Parágrafo único - A exploração por terceiros
da patente compulsoriamente licenciada será feita com atenção
aos princípios do art. 37 da Constituição,
observadas as demais normas legais pertinentes." (NR)
"Art. 10. - Nos casos em que não seja possível
o atendimento às situações de emergência
nacional ou interesse público com o produto colocado no mercado
interno, ou se mostre inviável a fabricação
do objeto da patente por terceiro, ou pela União, poderá
esta realizar a importação do produto objeto da patente.
Parágrafo único - Nos casos previstos no caput
deste artigo, a União adquirirá preferencialmente
o produto que tenha sido colocado no mercado diretamente pelo titular
ou com seu consentimento, sempre que tal procedimento não
frustre os propósitos da licença." (NR)
Art. 2º - Este Decreto entra em vigor na data de sua publicação.
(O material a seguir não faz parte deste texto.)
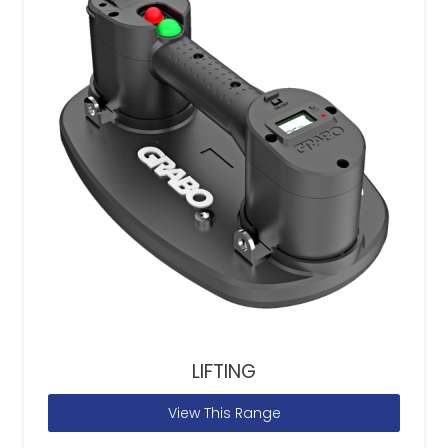
LIFTING
View This Range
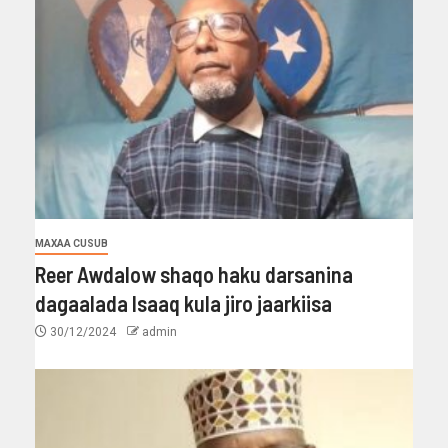
MAXAA CUSUB
Reer Awdalow shaqo haku darsanina
dagaalada Isaaq kula jiro jaarkiisa
30/12/2024
admin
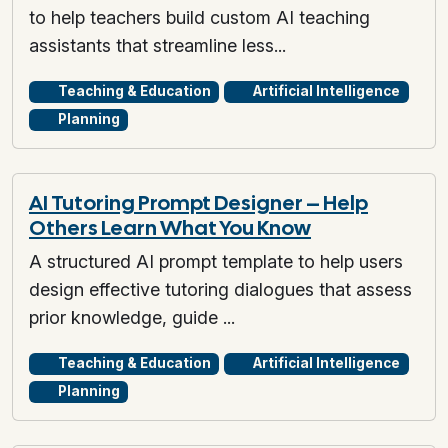
to help teachers build custom AI teaching
assistants that streamline less...
Teaching & Education
Artificial Intelligence
Planning
AI Tutoring Prompt Designer – Help
Others Learn What You Know
A structured AI prompt template to help users
design effective tutoring dialogues that assess
prior knowledge, guide ...
Teaching & Education
Artificial Intelligence
Planning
Art. 3º - Fica revogado o art. 11 do Decreto no 3.201, de 6
de outubro de 1999.
Brasília, 4 de setembro de 2003; 182o da Independência
e 115o da República.
LUIZ INÁCIO LULA DA SILVA
Humberto Sérgio Costa Lima
Luiz Fernando Furlan
ADVERTÊNCIA: Este texto não substitui o texto oficial
publicado no Diário Oficial da União no 172, de
5 de setembro de 2003, seção 1, página 1.